Does anyone know the answer to this question?
My respect to all the scientists.
Title: Re: How is magnet size and shape calculated to provide a given magnetic field?
Post by: evan_au on 23/09/2017 09:35:08
You could use a datasheet like this one (http://e-magnetsuk.com/neodymium_magnets/characteristics.aspx) to calculate some of these factors.

Density= 7.5g/cc
Use the dimensions to work out the mass of each magnet
Title: Re: How is magnet size and shape calculated to provide a given magnetic field?
Post by: ciniva on 23/09/2017 13:38:05
Quote
You could use a datasheet like this one to calculate some of these factors.
Thanks for the link. I'll try to calculate.
Title: Re: How is magnet size and shape calculated to provide a given magnetic field?
Post by: Kryptid on 26/09/2017 14:47:49
Nice try but as some mod removed by posts  from this thread, here's mine:

I was asking ciniva specifically, as the diagram he posted strongly reminded me of a "perpetual motion machine" that I designed when I was a child. I know now that it would not have worked.
Title: Re: How is magnet size and shape calculated to provide a given magnetic field?
Post by: ciniva on 27/09/2017 07:51:33
My inventions over the last 5 years:
Very impressive and captivating. Your knowledge is astounding. (I hope I have written well English)
Can you answer, to my questions on this forum.

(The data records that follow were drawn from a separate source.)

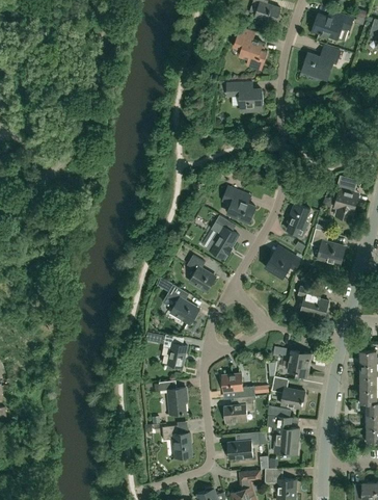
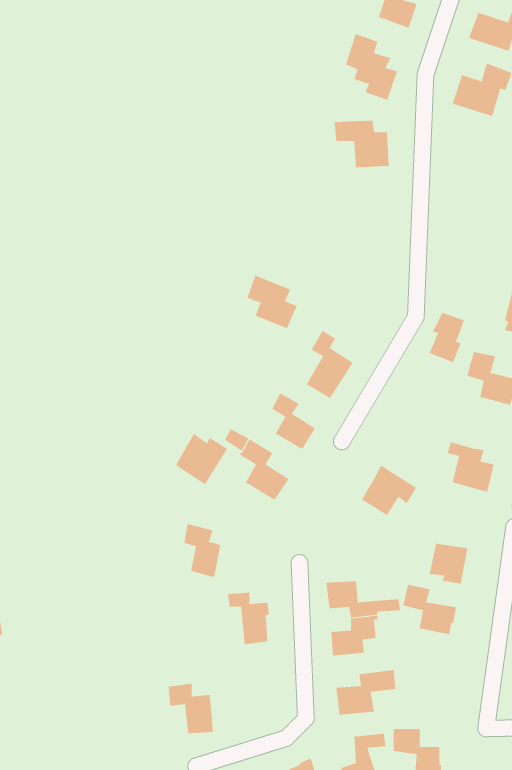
building: [222,187,254,221] -> [247,275,297,329]
building: [265,245,300,278] -> [361,465,417,516]
building: none -> [175,433,228,485]
building: [163,334,187,368] -> [184,524,221,578]
building: [268,416,298,454] -> none
building: [162,425,191,457] -> [168,683,214,734]

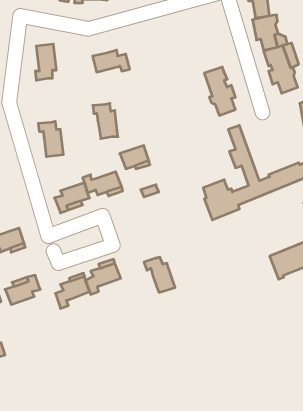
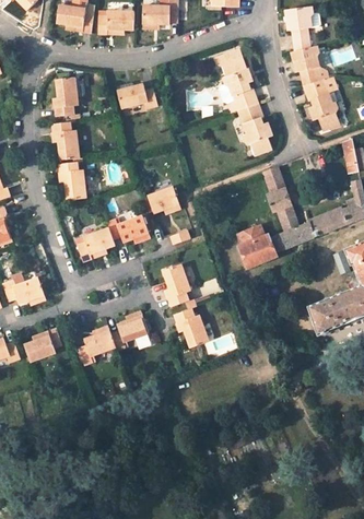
building: none -> [213,47,258,113]
building: [93,103,118,139] -> [51,122,79,161]
building: none -> [162,264,189,307]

I designed when I was a child. I know now that it would not have worked.
All is OK, but probably this was many years ago.
Today is: new time, new materials, new knowledge, new technology, etc.
This is the key to possible solutions that I want.
link: https://www.thenakedscientists.com/forum/index.php?topic=71465.0
Title: Re: How is magnet size and shape calculated to provide a given magnetic field?
Post by: Colin2B on 27/09/2017 14:03:20
Can you answer, to my questions on this forum.
I very much doubt that he has the skills you seek.

This is the key to possible solutions that I want.
link: https://www.thenakedscientists.com/forum/index.php?topic=71465.0
Looking at that link I see a comment:
I am admittedly curious as to what would happen if you constructed a shielded magnet like the type shown in post number 6. Would the magnetic field stop working altogether?
I think Kryptid is right. The magnetic field lines will flow through the shielding material from the enclosed pole and at the open end the field lines will try to take the shortest route to the open pole - the surrounding shielding will act as the opposite pole. You will have made something similar to a horseshoe magnet where one pole (the outer pole) surrounds the inner one, this means the field will not extend out as far as an unshielded pole. However, I think you will need to leave an air gap between the poles otherwise the field extent will be minimal.

Title: Re: How is magnet size and shape calculated to provide a given magnetic field?
Post by: ciniva on 28/09/2017 11:25:53
I think you will need to leave an air gap between the poles otherwise the field extent will be minimal.
I have taken into consideration the air gap. At the moment I have purchased a metal sheet of stainless steel, also known as INOX steel.
I'll try to make several layers separated by plastic material.